** WHAT IS BEING ASKED **
Reproduce the data below exactly as written. Pictures do not belong in the copy.

** SOURCE MATERIAL **

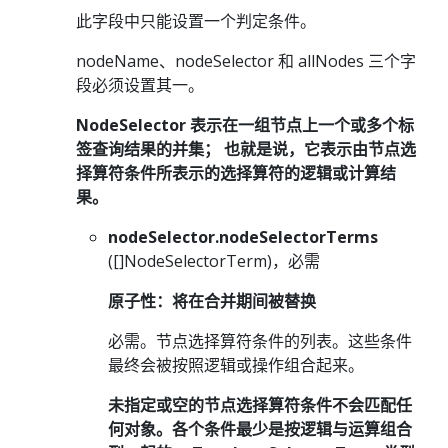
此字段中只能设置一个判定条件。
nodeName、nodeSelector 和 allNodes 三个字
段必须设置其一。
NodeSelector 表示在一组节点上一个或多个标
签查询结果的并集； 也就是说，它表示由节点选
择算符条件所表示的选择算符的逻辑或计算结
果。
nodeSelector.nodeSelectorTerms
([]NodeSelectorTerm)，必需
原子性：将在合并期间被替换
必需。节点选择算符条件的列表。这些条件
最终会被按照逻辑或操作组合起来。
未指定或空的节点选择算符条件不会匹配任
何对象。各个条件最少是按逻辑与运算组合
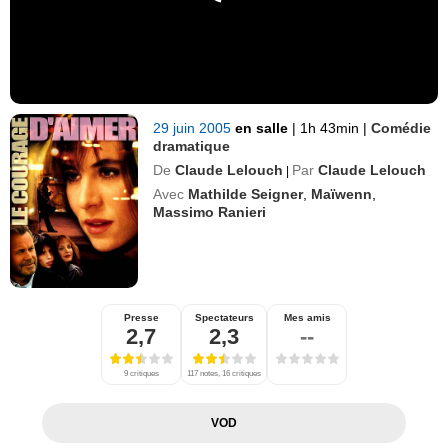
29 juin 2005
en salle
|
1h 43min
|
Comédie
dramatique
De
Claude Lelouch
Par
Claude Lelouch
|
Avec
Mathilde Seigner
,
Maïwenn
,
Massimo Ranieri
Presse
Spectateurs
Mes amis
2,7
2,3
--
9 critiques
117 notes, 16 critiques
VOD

** OUTPUT OF THE EXERCISE **
此字段中只能设置一个判定条件。
nodeName、nodeSelector 和 allNodes 三个字
段必须设置其一。
NodeSelector 表示在一组节点上一个或多个标
签查询结果的并集； 也就是说，它表示由节点选
择算符条件所表示的选择算符的逻辑或计算结
果。
nodeSelector.nodeSelectorTerms
([]NodeSelectorTerm)，必需
原子性：将在合并期间被替换
必需。节点选择算符条件的列表。这些条件
最终会被按照逻辑或操作组合起来。
未指定或空的节点选择算符条件不会匹配任
何对象。各个条件最少是按逻辑与运算组合
29 juin 2005
en salle
|
1h 43min
|
Comédie
dramatique
De
Claude Lelouch
Par
Claude Lelouch
|
Avec
Mathilde Seigner
,
Maïwenn
,
Massimo Ranieri
Presse
Spectateurs
Mes amis
2,7
2,3
--
9 critiques
117 notes, 16 critiques
VOD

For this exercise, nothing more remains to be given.